What did move the needle, again from your link:

    The Frisch–Peierls memorandum and the British Maud Reports eventually prompted Roosevelt to authorize a full-scale development effort in January 1942.
In essence, the letter from Einstein did not start the Manhatten Project, it was instead the direct efforts and in person meetings of Oliphant:

https://en.wikipedia.org/wiki/Mark_Oliphant#Manhattan_Projec...


Einstein was, of course, a devout pacifist. It must have turned some heads that he argued for a bomb to be made.


> More than that, the equation is not E= mc^2[...]

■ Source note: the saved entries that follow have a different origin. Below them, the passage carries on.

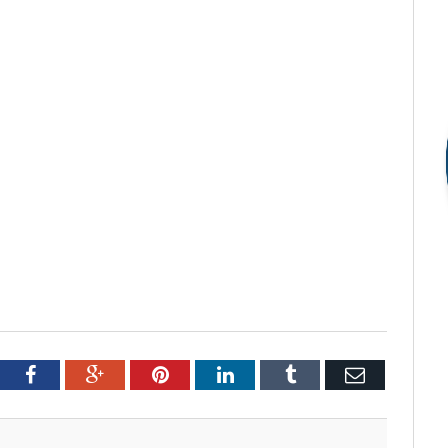
tter
Facebook
Google+
Pinterest
LinkedIn
Tumblr
Email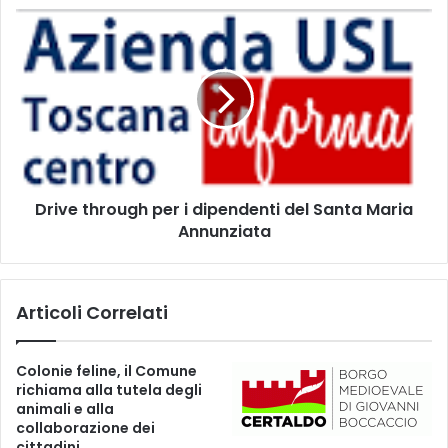
a
D
M
r
e
i
d
v
i
e
c
t
i
h
n
r
a
o
F
Drive through per i dipendenti del Santa Maria
u
i
Annunziata
g
s
h
i
p
c
e
Articoli Correlati
a
r
e
i
R
d
Colonie feline, il Comune
i
i
richiama alla tutela degli
a
p
animali e alla
b
e
collaborazione dei
i
n
cittadini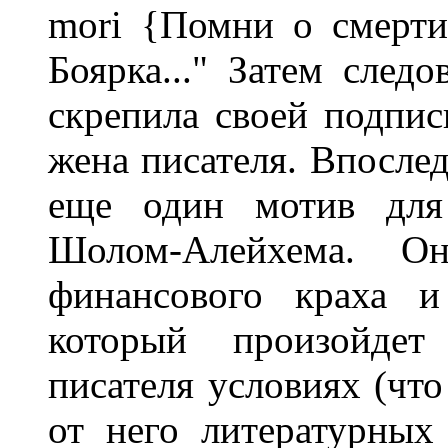
mori {Помни о смерт
Боярка..." Затем след
скрепила своей подпис
жена писателя. Впослед
еще один мотив для 
Шолом-Алейхема. 
финансового краха и
который произойдет
писателя условиях (что
от него литературных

Unless 'm' is the relativistic mass. Which, yes, is a perfectly valid and useful concept. See also this discussion: https://news.ycombinator.com/item?id=38425252


People are usually using E=mc^2 equation because it is simpler. Introducing the concept of relativistic mass and Lorenz transformation to get the rest mass (what most people think of mass) will be less intuitive for the common culture.


I used to think so, but these days, I wonder why I used to think that rest mass is more intuitive. For most things we interact with and develop intuitions about, their speeds are so low that relativistic and rest masses are virtually the same, so that intuition can't come from experience. Photons are the exception to that, but we never encounter them at rest, and there's no particular reason we would have an intuition that photons must be massless until we learn about it in school. And then people have to overcome the confusion that photons do still carry momentum despite being massless.

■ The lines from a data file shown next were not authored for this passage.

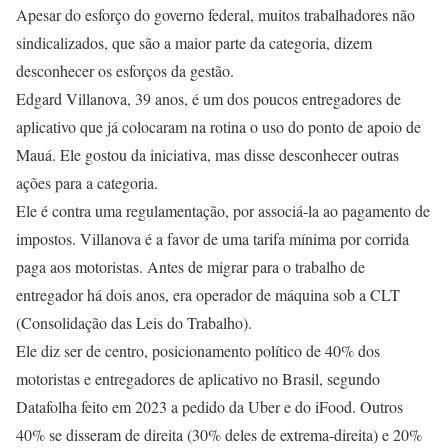
Apesar do esforço do governo federal, muitos trabalhadores não
sindicalizados, que são a maior parte da categoria, dizem
desconhecer os esforços da gestão.
Edgard Villanova, 39 anos, é um dos poucos entregadores de
aplicativo que já colocaram na rotina o uso do ponto de apoio de
Mauá. Ele gostou da iniciativa, mas disse desconhecer outras
ações para a categoria.
Ele é contra uma regulamentação, por associá-la ao pagamento de
impostos. Villanova é a favor de uma tarifa mínima por corrida
paga aos motoristas. Antes de migrar para o trabalho de
entregador há dois anos, era operador de máquina sob a CLT
(Consolidação das Leis do Trabalho).
Ele diz ser de centro, posicionamento político de 40% dos
motoristas e entregadores de aplicativo no Brasil, segundo
Datafolha feito em 2023 a pedido da Uber e do iFood. Outros
40% se disseram de direita (30% deles de extrema-direita) e 20%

If we think of mass in terms of inertia, the difference between rest mass and relativistic mass only shows up at relativistic speeds (like in a particle accelerator, or cosmic rays). At that point, relativity and Lorentz transforms needs to be taken into account anyway; the half-lives of unstable particles get affected by time dilation, and so on.

The other way that mass shows up in physics is through gravitation. If we think of mass in terms of its gravitational influence, then relativistic mass is all that matters, and rest mass seems to mess with people's intuitions much more, causing all sorts of conceptual mistakes. Like thinking that photons don't gravitate.

Rest mass does has some theory-simplifying mathematical advantages, but I don't think those benefits will matter to the intuitions of non-experts.